Cette définition, même si elle paraît bien « restreinte » au logiciel, comme le remarque Benjamin Bayart dans le texte d’une de ses conférences (2004), n’en est pas moins trompeuse. Si, comme beaucoup l’affirment, elle ne concerne que le code et rien que le code, alors on ne peut comprendre que difficilement comment l’on pourrait ranger sous la même bannière du code et des hommes parce que la devise républicaine française s’applique aux citoyens non aux objets (code ou chaise). Ce qui en soi serait absurde, c’est-à-dire ressenti ou perçu comme contraire à la raison ou au sens commun.

La spécialisation communautaire a consacré un usage pour le moins curieux sinon aberrant : on persiste à qualifier un logiciel de libre en (se) laissant accroire que la définition proposée depuis les années 1980 par RMS concernerait le code et rien que le code (logiciel). Ainsi, l’on peut dire d’un logiciel comme Diaspora* qu’il n’est qu’un logiciel alors même qu’il est distribué avec (sous) une licence qui établit une relation essentielle avec l’utilisateur… sans craindre le ridicule.

Or, cet usage consacré qui associe logiciel et libre, dans l’esprit de beaucoup, associe au code cet adjectif alors que si l’on prend la peine de relire la définition de la FSF, on s’aperçoit que ce n’est pas le code qui est visé directement. Un code n’est libre que si et seulement si sont reconnues certaines libertés bien déterminées à… l’utilisateur ! C’est, comme l’a dit Benjamin Bayart, une définition en creux. C’est pour cette raison qu’il proposait de requalifier ces logiciels de « libérateurs ». Une manière de rendre plus explicite que c’est d’abord et avant tout l’utilisateur qui doit être libéré.

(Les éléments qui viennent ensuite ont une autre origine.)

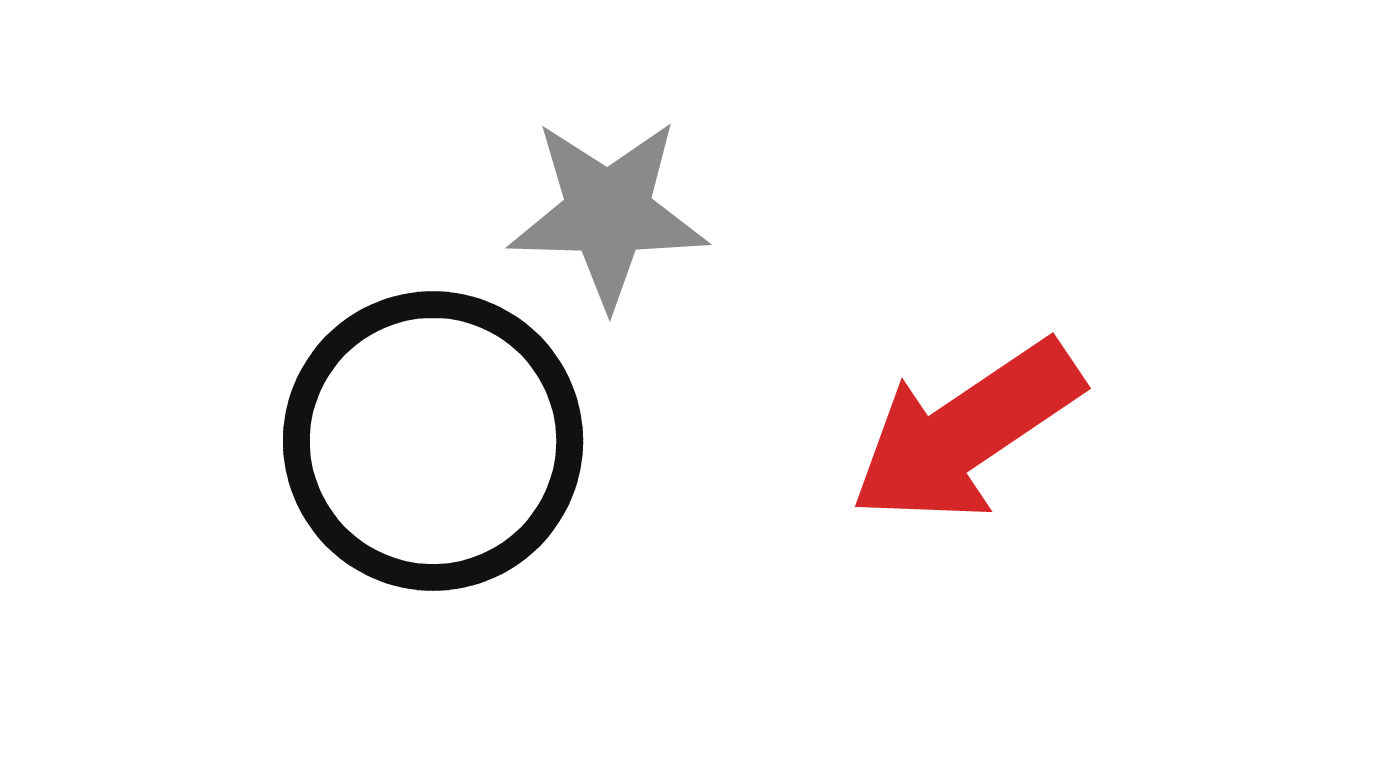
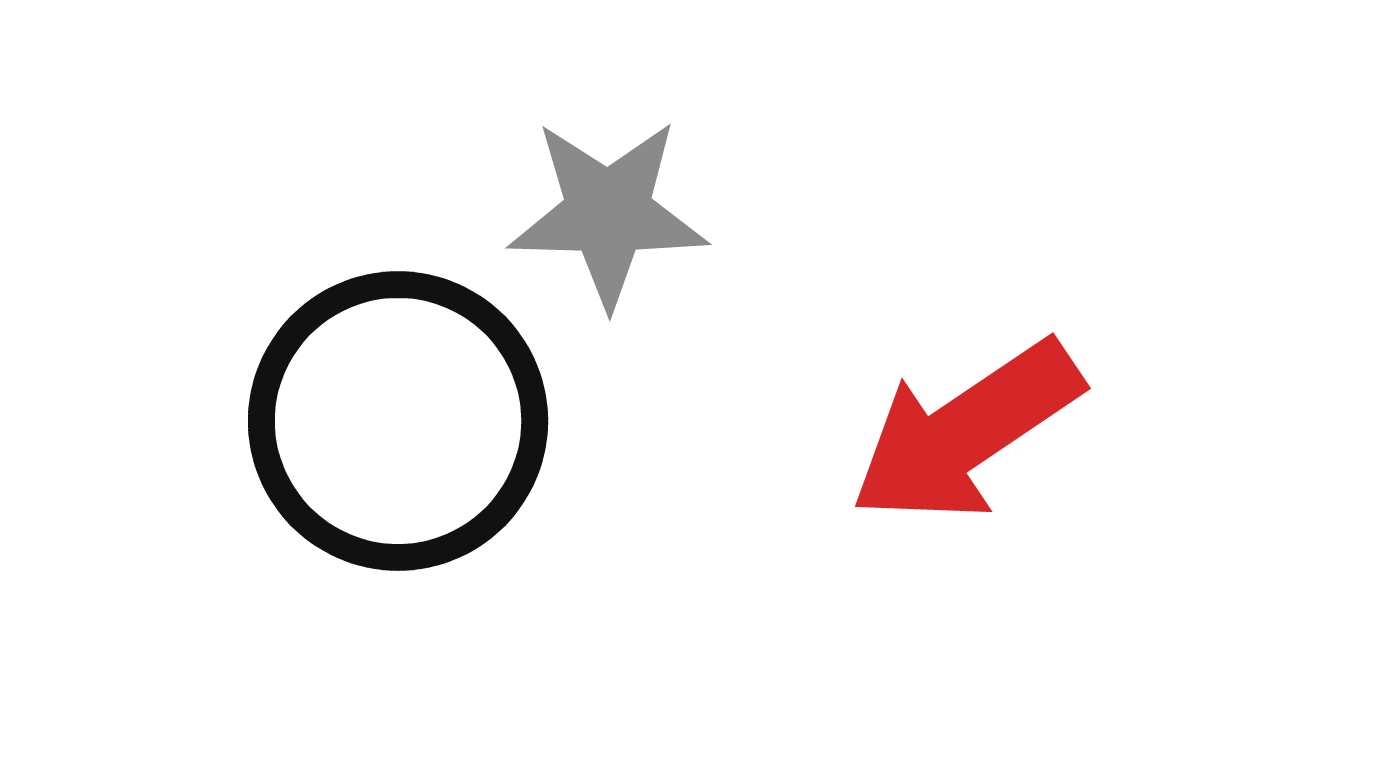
black circle: moved 35 px left, 20 px up
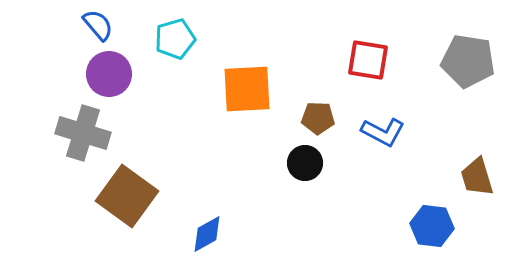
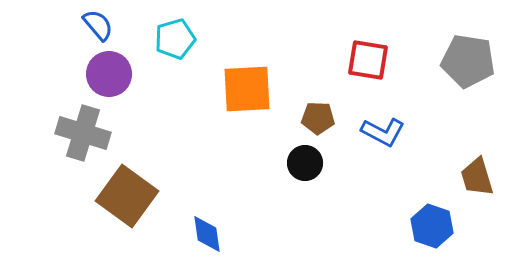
blue hexagon: rotated 12 degrees clockwise
blue diamond: rotated 69 degrees counterclockwise
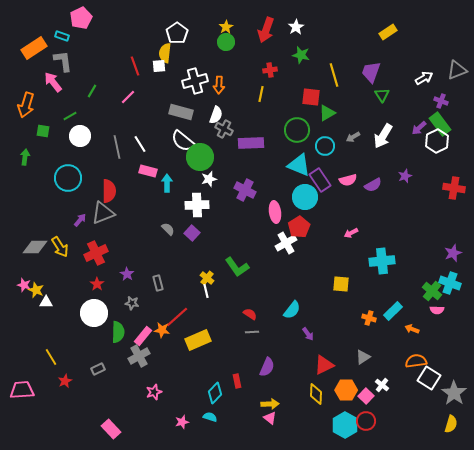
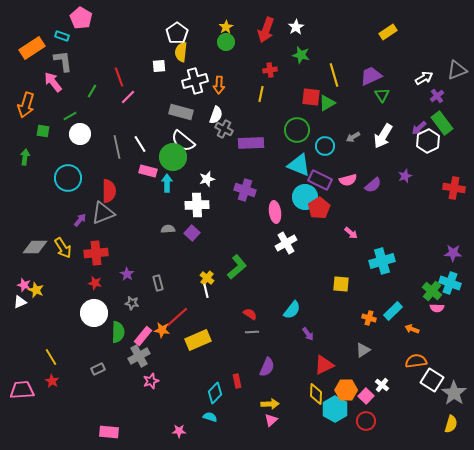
pink pentagon at (81, 18): rotated 15 degrees counterclockwise
orange rectangle at (34, 48): moved 2 px left
yellow semicircle at (165, 53): moved 16 px right, 1 px up
red line at (135, 66): moved 16 px left, 11 px down
purple trapezoid at (371, 72): moved 4 px down; rotated 45 degrees clockwise
purple cross at (441, 101): moved 4 px left, 5 px up; rotated 32 degrees clockwise
green triangle at (327, 113): moved 10 px up
green rectangle at (440, 124): moved 2 px right, 1 px up
white circle at (80, 136): moved 2 px up
white hexagon at (437, 141): moved 9 px left
green circle at (200, 157): moved 27 px left
white star at (209, 179): moved 2 px left
purple rectangle at (320, 180): rotated 30 degrees counterclockwise
purple semicircle at (373, 185): rotated 12 degrees counterclockwise
purple cross at (245, 190): rotated 10 degrees counterclockwise
red pentagon at (299, 227): moved 20 px right, 19 px up
gray semicircle at (168, 229): rotated 48 degrees counterclockwise
pink arrow at (351, 233): rotated 112 degrees counterclockwise
yellow arrow at (60, 247): moved 3 px right, 1 px down
red cross at (96, 253): rotated 20 degrees clockwise
purple star at (453, 253): rotated 24 degrees clockwise
cyan cross at (382, 261): rotated 10 degrees counterclockwise
green L-shape at (237, 267): rotated 95 degrees counterclockwise
red star at (97, 284): moved 2 px left, 1 px up; rotated 24 degrees counterclockwise
white triangle at (46, 302): moved 26 px left; rotated 24 degrees counterclockwise
pink semicircle at (437, 310): moved 2 px up
gray triangle at (363, 357): moved 7 px up
white square at (429, 378): moved 3 px right, 2 px down
red star at (65, 381): moved 13 px left; rotated 16 degrees counterclockwise
pink star at (154, 392): moved 3 px left, 11 px up
pink triangle at (270, 418): moved 1 px right, 2 px down; rotated 40 degrees clockwise
pink star at (182, 422): moved 3 px left, 9 px down; rotated 16 degrees clockwise
cyan hexagon at (345, 425): moved 10 px left, 16 px up
pink rectangle at (111, 429): moved 2 px left, 3 px down; rotated 42 degrees counterclockwise
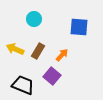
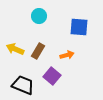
cyan circle: moved 5 px right, 3 px up
orange arrow: moved 5 px right; rotated 32 degrees clockwise
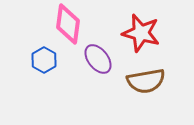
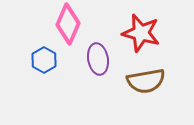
pink diamond: rotated 15 degrees clockwise
purple ellipse: rotated 28 degrees clockwise
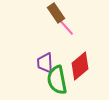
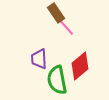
purple trapezoid: moved 6 px left, 4 px up
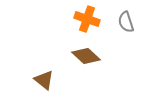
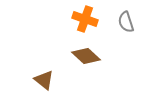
orange cross: moved 2 px left
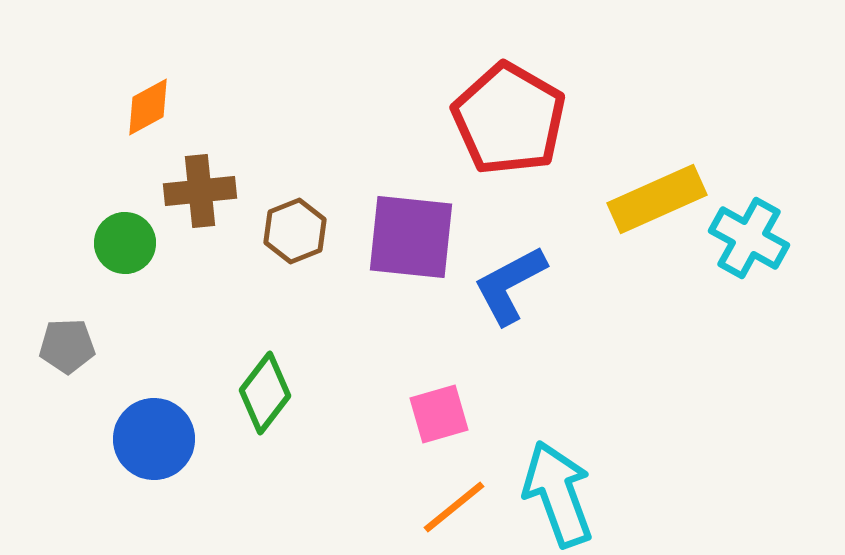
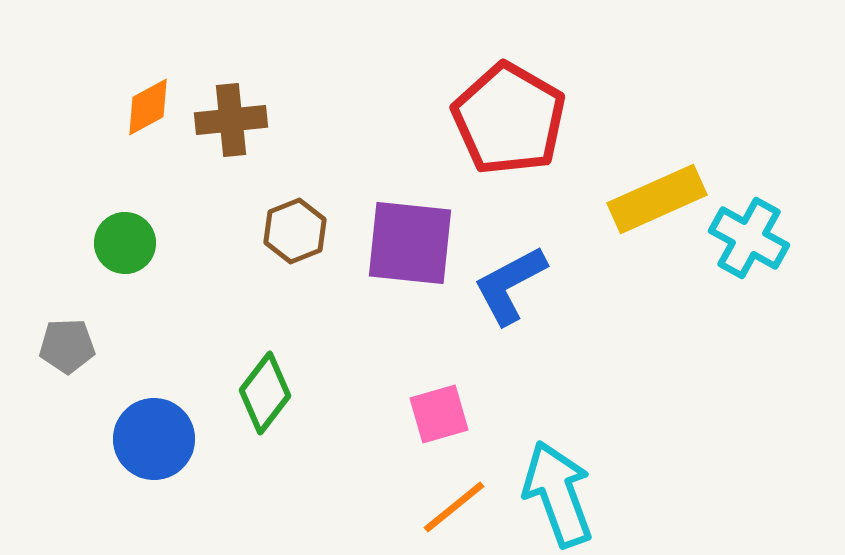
brown cross: moved 31 px right, 71 px up
purple square: moved 1 px left, 6 px down
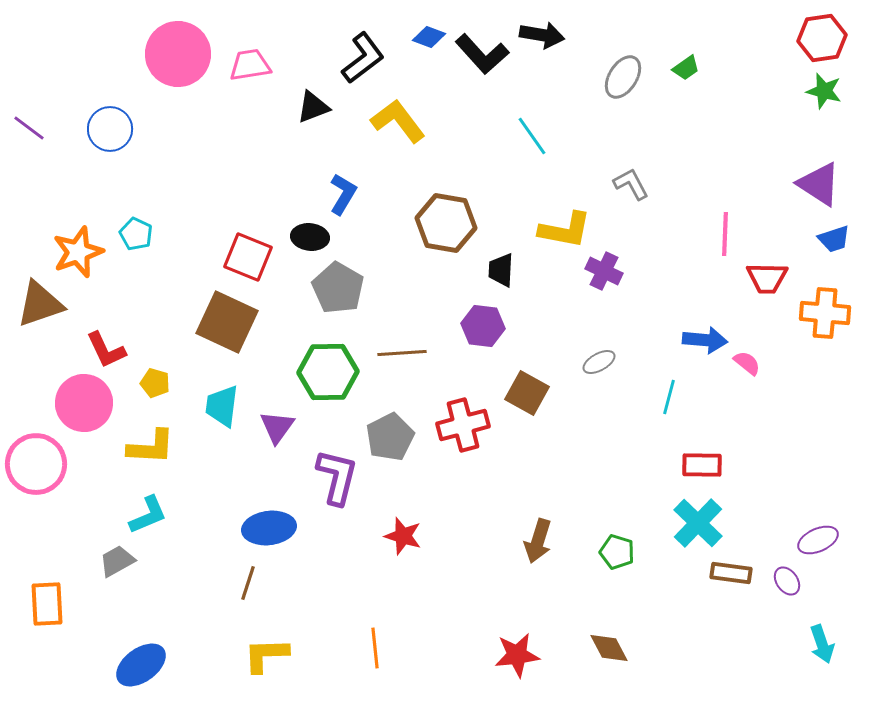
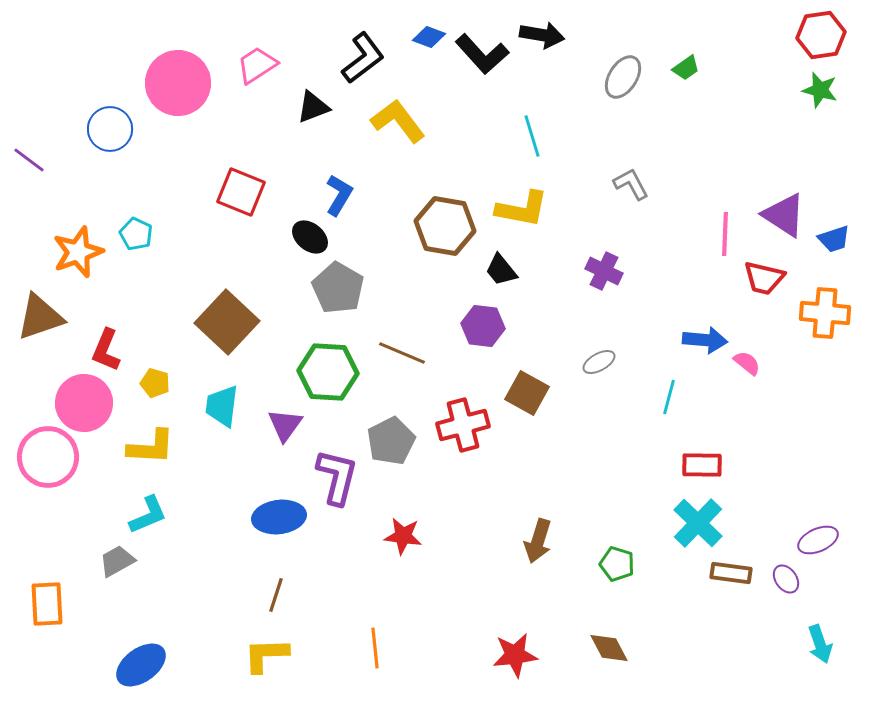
red hexagon at (822, 38): moved 1 px left, 3 px up
pink circle at (178, 54): moved 29 px down
pink trapezoid at (250, 65): moved 7 px right; rotated 24 degrees counterclockwise
green star at (824, 91): moved 4 px left, 1 px up
purple line at (29, 128): moved 32 px down
cyan line at (532, 136): rotated 18 degrees clockwise
purple triangle at (819, 184): moved 35 px left, 31 px down
blue L-shape at (343, 194): moved 4 px left, 1 px down
brown hexagon at (446, 223): moved 1 px left, 3 px down
yellow L-shape at (565, 230): moved 43 px left, 21 px up
black ellipse at (310, 237): rotated 33 degrees clockwise
red square at (248, 257): moved 7 px left, 65 px up
black trapezoid at (501, 270): rotated 42 degrees counterclockwise
red trapezoid at (767, 278): moved 3 px left; rotated 12 degrees clockwise
brown triangle at (40, 304): moved 13 px down
brown square at (227, 322): rotated 18 degrees clockwise
red L-shape at (106, 350): rotated 48 degrees clockwise
brown line at (402, 353): rotated 27 degrees clockwise
green hexagon at (328, 372): rotated 4 degrees clockwise
purple triangle at (277, 427): moved 8 px right, 2 px up
gray pentagon at (390, 437): moved 1 px right, 4 px down
pink circle at (36, 464): moved 12 px right, 7 px up
blue ellipse at (269, 528): moved 10 px right, 11 px up
red star at (403, 536): rotated 9 degrees counterclockwise
green pentagon at (617, 552): moved 12 px down
purple ellipse at (787, 581): moved 1 px left, 2 px up
brown line at (248, 583): moved 28 px right, 12 px down
cyan arrow at (822, 644): moved 2 px left
red star at (517, 655): moved 2 px left
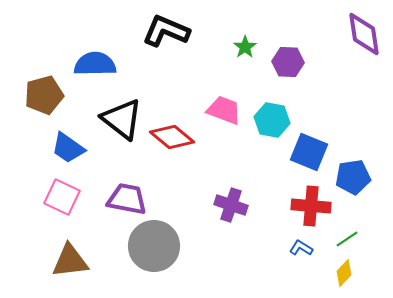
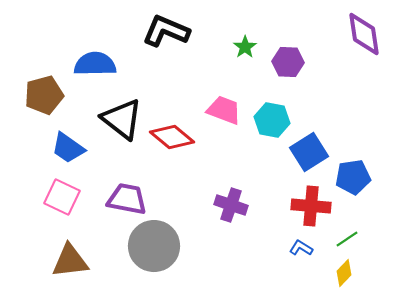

L’histoire la plus effroyable, disais-je, avec la photo de l’entrée d’Auschwitz, devrait être là pour nous le rappeler : la liberté n’est pas le fait des objets mais des êtres vivants. Il ne suffit pas de qualifier quelque chose de libre pour qu’elle le soit, la liberté est un état, une condition définie par des règles de toujours relatives et de toujours restrictives. Ces restrictions s’appliquent à des hommes.

Si RMS se range derrière la devise de la République française ce n’est pas parce qu’il est idiot au point de croire que la FSF doit libérer du code : « Liberté, parce que les utilisateurs sont libres. Égalité, parce qu’ils disposent tous des mêmes libertés. Fraternité, parce que nous encourageons chacun à coopérer dans la communauté. » C’est l’utilisateur qui est directement concerné pas le code. Ce qui, manifestement, est interdit à la compréhension de beaucoup. Par imprégnation, la définition restreinte (ou logicielle) est assimilée une définition plus large et sociale, sciemment.

Cette assimilation a d’importantes implications : le mouvement du libre est ainsi tout imprégné des valeurs universalistes et devient porteur d’un idéal social. Un idéal trahi par certains développeurs et/ou administrateurs d’un certain réseau social, par exemple, qui n’ont pour modèle d’organisation sociale qu’une vision verticale et autoritaire.

Déjà 2 avis pertinents dans Philosophie du logiciel libre, vous dites ?

  • C138
    Bah oui, c’est un peu comme les formats «ouverts», belle idiotie.

    Une porte est ouverte ou fermée. Un interrupteur est ouvert ou fermé.

    Un format ouvert !? N’importe quoi. Aucun sens.

    « Jouons à un petit jeu de reformulation ». Ça c’est la phrase clé.
    Quand tu n’arrives pas à t’insérer dans un système établi. Juste reformule-le. Et hop. Tu gagnes à tous les coups.
    Et certains tombent dans le panneau.